Desde la central camionera

“Los Estados Unidos es una maravilla” me dijo una señora después de que había apoyado a ella y sus hijos con información sobre los camiones desde Arizona a Florida, comida caliente y botanas para el viaje y suéteres y una cubija para no tener frío en el aire de los autobuses. En aquel momento, pensé en las comunidades que han hecho o harán leyes para mantener afuera a ella y sus hijos. Pensé en los manifestantes que están cerrando el paso de los camiones que llevan a menores no-acompañados o mamás y sus hijos. Cuando vi su cara de alegría y alivio por la bienvenida que le habíamos dado, esperaba que no supiera lo que dice la gente y los medios de ella y que no encontrara a personas que le darían una recepción muy diferente.

Porque resulta que ella es parte de una de las polémicas más politizadas de migración en este año: el aumento en el número de mujeres y niños centroamericanos en la frontera sur de los Estados Unidos. La conocí y también conocí a otras mujeres y sus hijos en situaciones semejantes en la central camionera de Greyhound en Tucson. Allá yo y otros voluntarios participamos en un esfuerzo comunitario para recibir a los centroamericanos que han sido puestos en libertad después de un tiempo de detención. Les apoyamos para que se fueran a encontrarse con sus familiares en otros partes del país y pelear su caso migratorio. Les brindamos ropa, comida e información sobre su viaje en autobús. Un representante del consulado de Guatemala les ayudó con explicaciones del proceso de inmigración, como pueden encontrar un abogado y cuando deben presentarse en la corte.

Estando en la central camionera era, de manera extraña, semejante a mi tiempo en la Iniciativa Kino para la Frontera apoyando a migrantes recién deportados.
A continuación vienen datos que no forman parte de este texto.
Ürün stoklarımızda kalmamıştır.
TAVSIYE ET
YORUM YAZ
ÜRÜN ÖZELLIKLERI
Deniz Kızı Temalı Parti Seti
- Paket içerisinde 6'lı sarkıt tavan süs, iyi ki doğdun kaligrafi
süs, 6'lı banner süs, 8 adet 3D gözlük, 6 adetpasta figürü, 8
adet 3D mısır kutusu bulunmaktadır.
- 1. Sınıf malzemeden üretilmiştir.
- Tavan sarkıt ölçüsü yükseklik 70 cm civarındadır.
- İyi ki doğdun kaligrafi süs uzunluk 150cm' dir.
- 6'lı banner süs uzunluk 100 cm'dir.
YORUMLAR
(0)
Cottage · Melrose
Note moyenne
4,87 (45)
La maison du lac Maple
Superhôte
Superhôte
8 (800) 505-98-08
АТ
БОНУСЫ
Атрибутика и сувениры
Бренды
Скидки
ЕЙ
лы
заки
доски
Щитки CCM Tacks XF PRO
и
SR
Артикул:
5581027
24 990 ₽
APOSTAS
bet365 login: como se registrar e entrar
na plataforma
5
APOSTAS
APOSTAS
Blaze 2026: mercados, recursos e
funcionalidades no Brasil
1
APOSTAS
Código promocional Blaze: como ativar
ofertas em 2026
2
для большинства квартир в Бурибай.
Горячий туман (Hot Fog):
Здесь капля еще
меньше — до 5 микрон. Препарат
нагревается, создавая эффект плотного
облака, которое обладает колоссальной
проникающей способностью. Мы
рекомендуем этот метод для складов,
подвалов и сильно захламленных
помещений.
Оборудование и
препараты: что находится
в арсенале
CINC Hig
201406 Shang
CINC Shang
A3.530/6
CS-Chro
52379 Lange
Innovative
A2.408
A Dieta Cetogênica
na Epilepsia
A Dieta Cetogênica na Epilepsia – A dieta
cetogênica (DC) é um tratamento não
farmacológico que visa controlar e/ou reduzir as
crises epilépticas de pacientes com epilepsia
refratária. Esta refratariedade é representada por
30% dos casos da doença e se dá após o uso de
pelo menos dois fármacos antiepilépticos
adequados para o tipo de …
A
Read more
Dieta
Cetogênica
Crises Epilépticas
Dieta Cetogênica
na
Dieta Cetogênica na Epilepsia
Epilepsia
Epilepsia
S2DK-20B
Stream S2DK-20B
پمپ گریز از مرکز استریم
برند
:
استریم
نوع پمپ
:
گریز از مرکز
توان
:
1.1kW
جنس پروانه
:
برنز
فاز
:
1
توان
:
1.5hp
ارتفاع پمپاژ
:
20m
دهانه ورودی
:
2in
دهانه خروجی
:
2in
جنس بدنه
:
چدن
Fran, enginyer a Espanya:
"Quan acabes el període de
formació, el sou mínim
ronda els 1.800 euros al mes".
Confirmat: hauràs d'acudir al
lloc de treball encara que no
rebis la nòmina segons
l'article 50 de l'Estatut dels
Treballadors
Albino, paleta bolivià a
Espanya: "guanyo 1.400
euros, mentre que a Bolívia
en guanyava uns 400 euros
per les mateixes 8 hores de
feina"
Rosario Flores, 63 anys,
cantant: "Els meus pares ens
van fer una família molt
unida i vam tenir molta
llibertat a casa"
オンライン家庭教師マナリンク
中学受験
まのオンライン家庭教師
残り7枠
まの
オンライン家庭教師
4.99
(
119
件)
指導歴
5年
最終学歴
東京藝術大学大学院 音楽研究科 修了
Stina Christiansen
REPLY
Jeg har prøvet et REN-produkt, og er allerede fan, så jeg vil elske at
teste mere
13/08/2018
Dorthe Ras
Las mujeres y niños llegaron agotados después de días sin descanso por las luces y el aire de los centros de detención. Llegaron con hambre por la falta de comida en su viaje y también en detención. Parecido a los recién deportados, llegaron desorientados y confundidos sobre su situación y los próximos pasos. Y, como en Nogales, estaban sorprendidos que había gente de Estados Unidos para apoyarlos y recibirlos.

Estando en la central camionera de Greyhound me hizo recordar que mi estancia en Kino era un tiempo para dejar a un lado mis esperanzas para cambio estructural. Más bien, estando allá me presentó con el reto de sencillamente y con mucho amor dar una bienvenida a quien sea que llegue a la puerta. La situación actual me pone y nos pone como estadounidenses un reto parecido. Seguramente tenemos que hacer incidencia. Pero sin importar nuestra participación política, a nivel personal la realidad hoy en día nos debe recordar de dar la bienvenida y amar. Muchos individuos y organizaciones han tomado esta manera de responder ante la situación. Pero muchos de nosotros nunca nos encontráramos con individuos que son directamente parte de esta polémica. Al final de cuentas, aunque sea centroamericanos o nuestros vecinos inmigrantes o alguien que vemos en la tienda, todos podemos dar la bienvenida y amar a nuestros prójimos.